1. Find the shortest periods of the two functions, $t_1$ and $t_2$.
2. Find the least common multiple (LCM) of $t_1$ and $t_2$.
3. The shortest period of the sum of the two functions is a multiple of the LCM.

Q: What is the least common multiple (LCM) of two numbers?

A: The least common multiple (LCM) of two numbers is the smallest positive integer that is a multiple of both numbers.

Q: How do you find the LCM of two numbers?

A: To find the LCM of two numbers, you can use the following approach:

1. List the multiples of each number.
2. Find the smallest multiple that is common to both lists.
3. The LCM is the smallest multiple that is common to both lists.

Q: Can you give an example of finding the shortest period of the sum of two periodic functions?

A: Suppose we have two functions $f(x) = \sin(\frac{\pi x}{2})$ and $g(x) = \sin(\frac{\pi x}{3})$. The shortest periods of $f$ and $g$ are $t_1 = 2$ and $t_2 = 3$, respectively.
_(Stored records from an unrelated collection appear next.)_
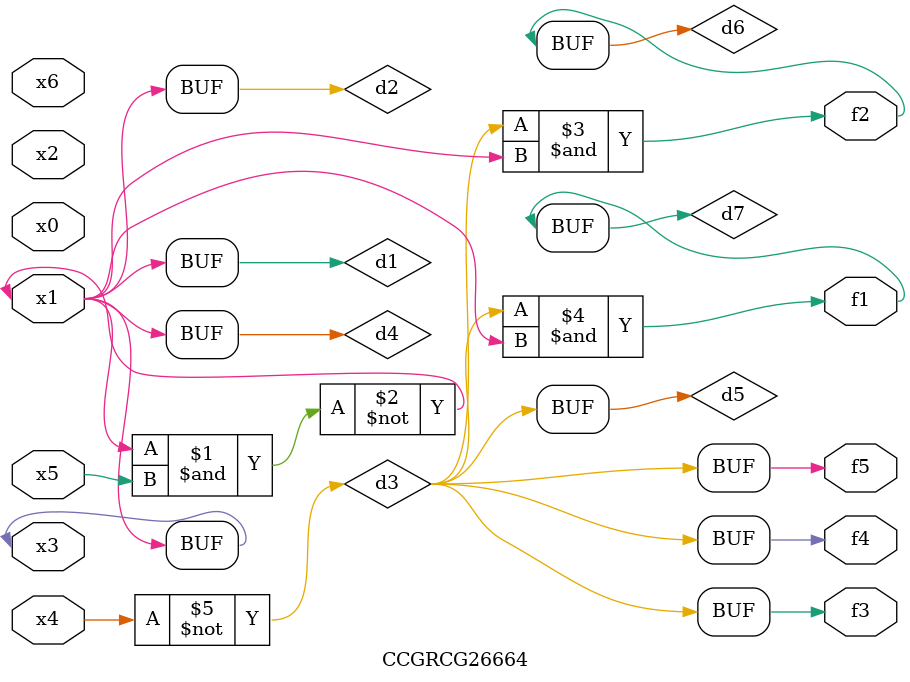
<source format=v>
module CCGRCG26664(
	input x0, x1, x2, x3, x4, x5, x6,
	output f1, f2, f3, f4, f5
);

	wire d1, d2, d3, d4, d5, d6, d7;

	buf (d1, x1, x3);
	nand (d2, x1, x5);
	not (d3, x4);
	buf (d4, d1, d2);
	buf (d5, d3);
	and (d6, d3, d4);
	and (d7, d3, d4);
	assign f1 = d7;
	assign f2 = d6;
	assign f3 = d5;
	assign f4 = d5;
	assign f5 = d5;
endmodule

</source>
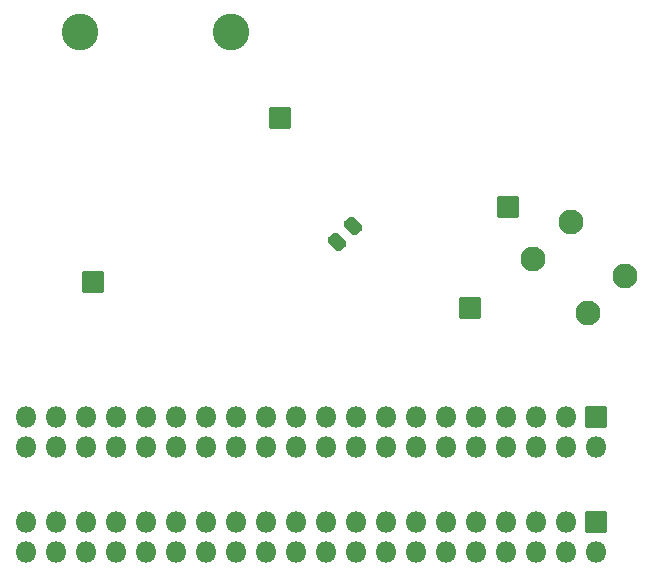
<source format=gbr>
%TF.GenerationSoftware,KiCad,Pcbnew,(6.0.4)*%
%TF.CreationDate,2022-04-10T17:23:06-04:00*%
%TF.ProjectId,ftdi601_breakout,66746469-3630-4315-9f62-7265616b6f75,rev?*%
%TF.SameCoordinates,Original*%
%TF.FileFunction,Soldermask,Bot*%
%TF.FilePolarity,Negative*%
%FSLAX46Y46*%
G04 Gerber Fmt 4.6, Leading zero omitted, Abs format (unit mm)*
G04 Created by KiCad (PCBNEW (6.0.4)) date 2022-04-10 17:23:06*
%MOMM*%
%LPD*%
G01*
G04 APERTURE LIST*
G04 Aperture macros list*
%AMRoundRect*
0 Rectangle with rounded corners*
0 $1 Rounding radius*
0 $2 $3 $4 $5 $6 $7 $8 $9 X,Y pos of 4 corners*
0 Add a 4 corners polygon primitive as box body*
4,1,4,$2,$3,$4,$5,$6,$7,$8,$9,$2,$3,0*
0 Add four circle primitives for the rounded corners*
1,1,$1+$1,$2,$3*
1,1,$1+$1,$4,$5*
1,1,$1+$1,$6,$7*
1,1,$1+$1,$8,$9*
0 Add four rect primitives between the rounded corners*
20,1,$1+$1,$2,$3,$4,$5,0*
20,1,$1+$1,$4,$5,$6,$7,0*
20,1,$1+$1,$6,$7,$8,$9,0*
20,1,$1+$1,$8,$9,$2,$3,0*%
G04 Aperture macros list end*
%ADD10C,3.101600*%
%ADD11RoundRect,0.050800X-0.850000X0.850000X-0.850000X-0.850000X0.850000X-0.850000X0.850000X0.850000X0*%
%ADD12O,1.801600X1.801600*%
%ADD13RoundRect,0.050800X-0.850000X-0.850000X0.850000X-0.850000X0.850000X0.850000X-0.850000X0.850000X0*%
%ADD14C,2.101600*%
%ADD15RoundRect,0.300800X-0.159099X0.512652X-0.512652X0.159099X0.159099X-0.512652X0.512652X-0.159099X0*%
G04 APERTURE END LIST*
D10*
%TO.C,J1*%
X132200000Y-69175000D03*
X145000000Y-69175000D03*
%TD*%
D11*
%TO.C,J3*%
X175900000Y-101725000D03*
D12*
X175900000Y-104265000D03*
X173360000Y-101725000D03*
X173360000Y-104265000D03*
X170820000Y-101725000D03*
X170820000Y-104265000D03*
X168280000Y-101725000D03*
X168280000Y-104265000D03*
X165740000Y-101725000D03*
X165740000Y-104265000D03*
X163200000Y-101725000D03*
X163200000Y-104265000D03*
X160660000Y-101725000D03*
X160660000Y-104265000D03*
X158120000Y-101725000D03*
X158120000Y-104265000D03*
X155580000Y-101725000D03*
X155580000Y-104265000D03*
X153040000Y-101725000D03*
X153040000Y-104265000D03*
X150500000Y-101725000D03*
X150500000Y-104265000D03*
X147960000Y-101725000D03*
X147960000Y-104265000D03*
X145420000Y-101725000D03*
X145420000Y-104265000D03*
X142880000Y-101725000D03*
X142880000Y-104265000D03*
X140340000Y-101725000D03*
X140340000Y-104265000D03*
X137800000Y-101725000D03*
X137800000Y-104265000D03*
X135260000Y-101725000D03*
X135260000Y-104265000D03*
X132720000Y-101725000D03*
X132720000Y-104265000D03*
X130180000Y-101725000D03*
X130180000Y-104265000D03*
X127640000Y-101725000D03*
X127640000Y-104265000D03*
%TD*%
D13*
%TO.C,GND*%
X168400000Y-84000000D03*
%TD*%
%TO.C,GND*%
X149100000Y-76400000D03*
%TD*%
D14*
%TO.C,RESET*%
X178357035Y-89800000D03*
X173760841Y-85203806D03*
X175175055Y-92981981D03*
X170578860Y-88385787D03*
%TD*%
D11*
%TO.C,J4*%
X175900000Y-110615000D03*
D12*
X175900000Y-113155000D03*
X173360000Y-110615000D03*
X173360000Y-113155000D03*
X170820000Y-110615000D03*
X170820000Y-113155000D03*
X168280000Y-110615000D03*
X168280000Y-113155000D03*
X165740000Y-110615000D03*
X165740000Y-113155000D03*
X163200000Y-110615000D03*
X163200000Y-113155000D03*
X160660000Y-110615000D03*
X160660000Y-113155000D03*
X158120000Y-110615000D03*
X158120000Y-113155000D03*
X155580000Y-110615000D03*
X155580000Y-113155000D03*
X153040000Y-110615000D03*
X153040000Y-113155000D03*
X150500000Y-110615000D03*
X150500000Y-113155000D03*
X147960000Y-110615000D03*
X147960000Y-113155000D03*
X145420000Y-110615000D03*
X145420000Y-113155000D03*
X142880000Y-110615000D03*
X142880000Y-113155000D03*
X140340000Y-110615000D03*
X140340000Y-113155000D03*
X137800000Y-110615000D03*
X137800000Y-113155000D03*
X135260000Y-110615000D03*
X135260000Y-113155000D03*
X132720000Y-110615000D03*
X132720000Y-113155000D03*
X130180000Y-110615000D03*
X130180000Y-113155000D03*
X127640000Y-110615000D03*
X127640000Y-113155000D03*
%TD*%
D13*
%TO.C,GND*%
X165257035Y-92550000D03*
%TD*%
%TO.C,GND*%
X133300000Y-90300000D03*
%TD*%
D15*
%TO.C,C15*%
X155300537Y-85556498D03*
X153957035Y-86900000D03*
%TD*%
M02*

</source>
To find the shortest period of the sum of $f$ and $g$, we can use the following approach:

1. Find the LCM of $t_1$ and $t_2$, which is $6$.
2. The shortest period of the sum of $f$ and $g$ is a multiple of $6$.

Q: What are some applications of the shortest period of the sum of two periodic functions?

A: The shortest period of the sum of two periodic functions has applications in various fields, including:

• Signal processing: The shortest period of the sum of two periodic functions is used to analyze and process signals in various applications, such as image and audio processing.
• Control systems: The shortest period of the sum of two periodic functions is used to design and analyze control systems, such as feedback control systems.
• Electrical engineering: The shortest period of the sum of two periodic functions is used to analyze and design electrical circuits, such as filters and amplifiers.

Q: What are some common mistakes to avoid when finding the shortest period of the sum of two periodic functions?

A: Some common mistakes to avoid when finding the shortest period of the sum of two periodic functions include:

• Not finding the LCM of the shortest periods of the two functions.
• Not using the correct formula for the shortest period of the sum of two periodic functions.
• Not checking for coprime commensurate periods.

Q: How can I learn more about the shortest period of the sum of two periodic functions?

A: You can learn more about the shortest period of the sum of two periodic functions by:

• Reading books and articles on the subject.
• Taking online courses or attending workshops on signal processing and control systems.
• Practicing problems and exercises on the subject.
• Joining online communities and forums related to signal processing and control systems.